AssertionError [ERR_ASSERTION]: expected non-empty token (`chunkText`)
    at Object.exit (./node_modules/micromark/dev/lib/create-tokenizer.js:311:5)
    at label (.-fuzz/node_modules/micromark-extension-directive/dev/lib/factory-label.js:109:15)
    at atBreak (./node_modules/micromark-extension-directive/dev/lib/factory-label.js:87:12)
    at go (./node_modules/micromark/dev/lib/create-tokenizer.js:218:13)
    at main (./node_modules/micromark/dev/lib/create-tokenizer.js:198:11)
    at Object.write (./node_modules/micromark/dev/lib/create-tokenizer.js:124:5)
    at subcontent (./node_modules/micromark-util-subtokenize/dev/index.js:190:17)
    at subtokenize (./node_modules/micromark-util-subtokenize/dev/index.js:82:30)
    at postprocess (./node_modules/micromark/dev/lib/postprocess.js:12:11)
    at micromark (./node_modules/micromark/dev/index.js:37:9) {
  generatedMessage: false,
  code: 'ERR_ASSERTION',
  actual: false,
  expected: true,
  operator: '=='
}
chartinger commented 2 years ago

There seems to be a problem with nested "empty" directives:

  t.equal(
    micromark(':a[\n]', options({'*': h})),
    '<p><a>\n</a></p>',
    'should not choke on a linebreak'
  )

✅ passes but

  t.equal(
    micromark(':a[:b[\n]]', options({'*': h})),
    '<p><a><b>\n</b></a></p>',
    'should not choke on nested directive with linebreak'
  )

❌ fails with the above error


Going further into possible inputs i am not sure what even should happen in this cases:

  t.equal(
    micromark(':a[\\]', options({'*': h})),
    '<p>???</p>',
    'what should happen here?'
  )

❓ results in <p><a></a>[]</p> and

  t.equal(
    micromark(':a[:b[\\\n]]', options({'*': h})),
    '???',
    'what should happen here?'
  )

❌results in the parse error


Maybe not directly related, but nesting seems to have a limit too:

  t.equal(
    micromark(':a[:b[:c[:d[Test]{x="2"}]]]{y="3"}', options({'*': h})),
    '<p><a y="3"><b><c><d x="2">Test</d></c></b></a></p>',
    'should support nesting level greater than 3'
  )

✅works fine but

  t.equal(
    micromark(':a[:b[:c[:d[:e[Test]{x="2"}]]]]{y="3"}', options({'*': h})),
    '<p><a y="3"><b><c><d><e x="2">Test</e></d></c></b></a></p>',
    'should support nesting level greater than 4'
  )

❌fails with:

    operator: equal
    expected: |-
      '<p><a y="3"><b><c><d><e x="2">Test</e></d></c></b></a></p>'
    actual: |-
      '<p><a></a>[<b><c><d><e x="2">Test</e></d></c></b>]{y=&quot;3&quot;}</p>'
wooorm commented 2 years ago

Thanks for the repros @chartinger.

  1. ':a[\n]' — works as expected
  2. ':a[:b[\n]]' — 🐞 yep, that’s a bug!
  3. ':a[\\]' — This is expected.
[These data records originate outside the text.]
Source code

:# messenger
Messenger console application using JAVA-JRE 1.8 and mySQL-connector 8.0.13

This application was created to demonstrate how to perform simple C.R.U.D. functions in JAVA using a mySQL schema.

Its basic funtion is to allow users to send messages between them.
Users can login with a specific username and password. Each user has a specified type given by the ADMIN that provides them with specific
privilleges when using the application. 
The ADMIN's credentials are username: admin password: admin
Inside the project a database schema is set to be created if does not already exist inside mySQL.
You use a JavaScript escape in the string, to create a slash in markdown: :a[\], which is a markdown escaped ], and as there’s no further ], it can’t be a label. It should yield <p><a></a>[]</p>, which it does, so it works as expected.
  4. ':a[:b[\\\n]]' — The first is an escaped slash in JavaScript, so markdown sees :a[:b[\␤]] (where ␤ represents a line feed), so that would be a hard break (in markdown, <br> in HTML), will investigate 🔎
  5. ':a[:b[:c[:d[Test]{x="2"}]]]{y="3"}', and 6. — it’s unrelated indeed, but the good part is that the last one was just changed. It’s a security measure, but it was changed from 3 to 32: https://github.com/micromark/micromark/commit/5194939a2f2de3bbae06ec225e9a0c4272852a86.
wooorm commented 2 years ago

Thanks all! Released!